Mr. Morrison had said to him, “You are rich, my boy. You are owner of Millbank, but do not let your wealth become a snare. Do good with your money, and remember that a tenth, at least, belongs by right to the Lord.”

And amidst the keen pain which he felt at his father’s death, Roger had thought how much good he would do, and how he would imitate his noble friend and teacher, Mr. Morrison, who, from his scanty income, cheerfully gave more than a tenth, and still never lacked for food or raiment. That Baby was sent direct from Heaven to test his principles, he made himself believe; and by the time the mountains of Massachusetts were reached he began to feel quite composed, except on the subject of Hester. She did trouble him a little, and he wished the first meeting with her was over. With careful forethought he telegraphed for her to meet him, and then when he saw her he held the child to her at once, and hastily told her a part of his story, and felt his heart grow heavy as lead, when he saw how she shrank from the little one as if there had been pollution in its touch.

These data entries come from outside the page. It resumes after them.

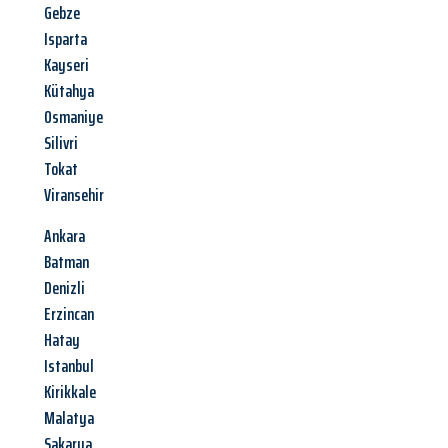
Gebze
Isparta
Kayseri
Kütahya
Osmaniye
Silivri
Tokat
Viransehir
Ankara
Batman
Denizli
Erzincan
Hatay
Istanbul
Kirikkale
Malatya
Sakarya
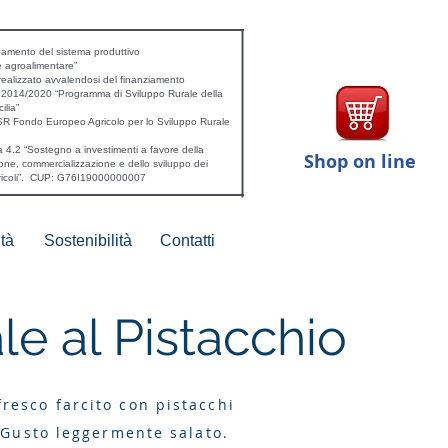
mento del sistema produttivo
e agroalimentare”
realizzato avvalendosi del finanziamento
a 2014/2020 “Programma di Sviluppo Rurale della
ilia”
R Fondo Europeo Agricolo per lo Sviluppo Rurale
 4.2 “Sostegno a investimenti a favore della
Shop on line
one, commercializzazione e dello sviluppo dei
gricoli”. CUP: G76I19000000007
tà
Sostenibilità
Contatti
le al Pistacchio
resco farcito con pistacchi
. Gusto leggermente salato.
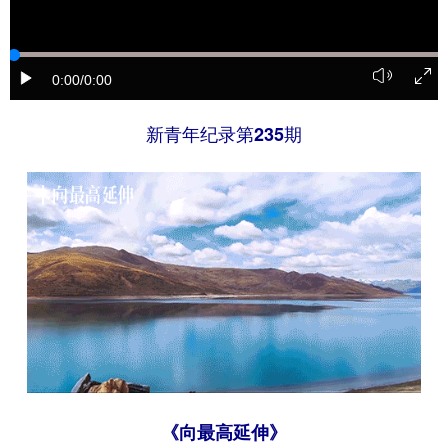
学术中国
乡村振兴
银龄
溯源中国
城市
旅游
能源
会展
0:00
/0:00
彩票
娱乐
时尚
悦读
新青年纪录第235期
公益
一带一路
亚太网
上市公司
文化产业
地方频道
北京
天津
河北
山西
辽宁
吉林
上海
江苏
浙江
安徽
福建
江西
《向最高延伸》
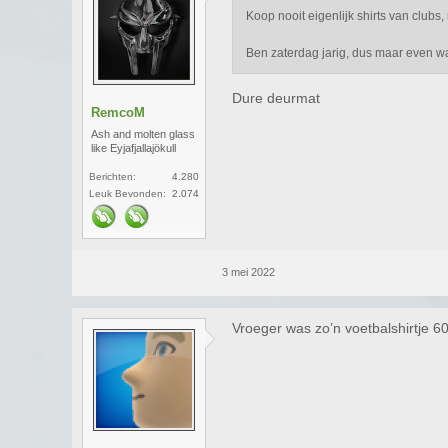
Koop nooit eigenlijk shirts van clu
Ben zaterdag jarig, dus maar even 
Dure deurmat
RemcoM
Ash and molten glass
like Eyjafjallajökull
Berichten:
4.280
Leuk Bevonden:
2.074
3 mei 2022
Vroeger was zo’n voetbalshirtje 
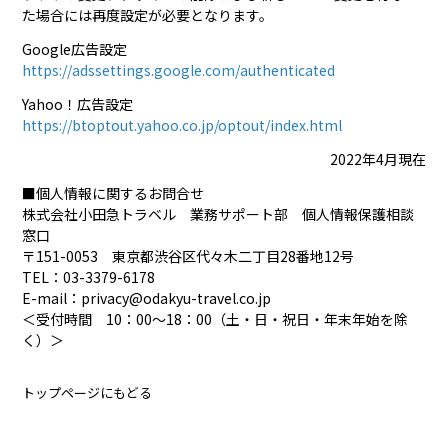
た場合には再度設定が必要となります。
Google広告設定
https://adssettings.google.com/authenticated
Yahoo！広告設定
https://btoptout.yahoo.co.jp/optout/index.html
2022年4月現在
■個人情報に関するお問合せ
株式会社小田急トラベル 業務サポート部 個人情報保護相談
窓口
〒151-0053 東京都渋谷区代々木二丁目28番地12号
TEL：03-3379-6178
E-mail：privacy@odakyu-travel.co.jp
＜受付時間 10：00～18：00（土・日・祝日・年末年始を除
く）＞
トップページにもどる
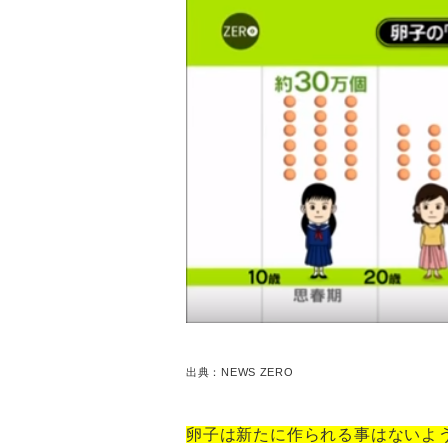
出典：NEWS ZERO
卵子は新たに作られる事はないよ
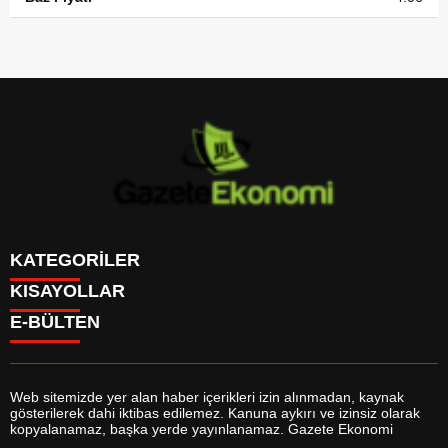
KATEGORİLER
KISAYOLLAR
GÜNDEM
E-BÜLTEN
DÜNYA
BURÇLAR
SİYASET
CANLI BORSA
EKONOMİ
CANLI SONUÇLAR
SPOR
CANLI TV
MAGAZİN
Web sitemizde yer alan haber içerikleri izin alınmadan, kaynak
FİKSTÜR
SAĞLIK
gösterilerek dahi iktibas edilemez. Kanuna aykırı ve izinsiz olarak
FİRMA EKLE
EĞİTİM
gazeteekonomi.com
e-bültenine abone olarak, tarafınıza haber,
kopyalanamaz, başka yerde yayınlanamaz. Gazete Ekonomi
FİRMA REHBERİ
YAŞAM
duyuru ve kampanya içerikli e-postaların gönderilmesini kabul etmiş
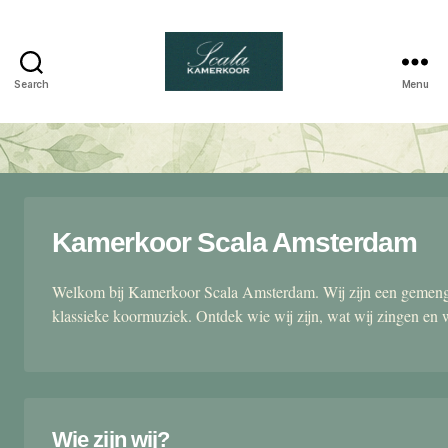
Search
Menu
Scala
kamerkoor
Kamerkoor Scala Amsterdam
Welkom bij Kamerkoor Scala Amsterdam. Wij zijn een gemengd
klassieke koormuziek. Ontdek wie wij zijn, wat wij zingen en 
Wie zijn wij?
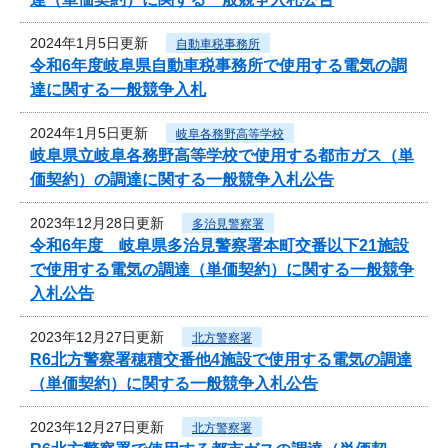
2024年1月5日更新
自動車税事務所
令和6年度岐阜県自動車税事務所で使用する電気の調
達に関する一般競争入札
2024年1月5日更新
岐阜各務野高等学校
岐阜県立岐阜各務野高等学校で使用する都市ガス（単
価契約）の調達に関する一般競争入札公告
2023年12月28日更新
多治見警察署
令和6年度 岐阜県多治見警察署本町交番以下21施設
で使用する電気の調達（単価契約）に関する一般競争
入札公告
2023年12月27日更新
北方警察署
R6北方警察署穂積交番他4施設で使用する電気の調達
（単価契約）に関する一般競争入札公告
2023年12月27日更新
北方警察署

“I reckon Mrs. Walter Scott will ride a high hoss when she knows what you done,” Hester said, when at last they were in the carriage and driving toward home.

At the mention of Mrs. Walter Scott, Roger grew uneasy. He had a dread of his stylish sister-in-law, with her lofty manner and air of superiority, and he shrank nervously from what she might say.

“O Hester!” he exclaimed. “Is Helen at Millbank; and will she put on her biggest ways?”

“You needn’t be afraid of Helen Brown. ’Tain’t none of her business if you bring a hundred young ones to Millbank,” Hester said, and as she said it she came very near going over to the enemy, and espousing the cause of the poor little waif in her arms, out of sheer defiance to Mrs. Walter Scott, who was sure to snub the stranger, as she had snubbed Roger before her.

Matters were in this state when the carriage finally stopped at Millbank, and Hester insisted upon taking the child through the kitchen door, as the way most befitting for it. But Roger said no; and so it was up the broad stone steps, and across the wide piazza, and into the handsome hall, that Baby was carried upon her first entrance to Millbank.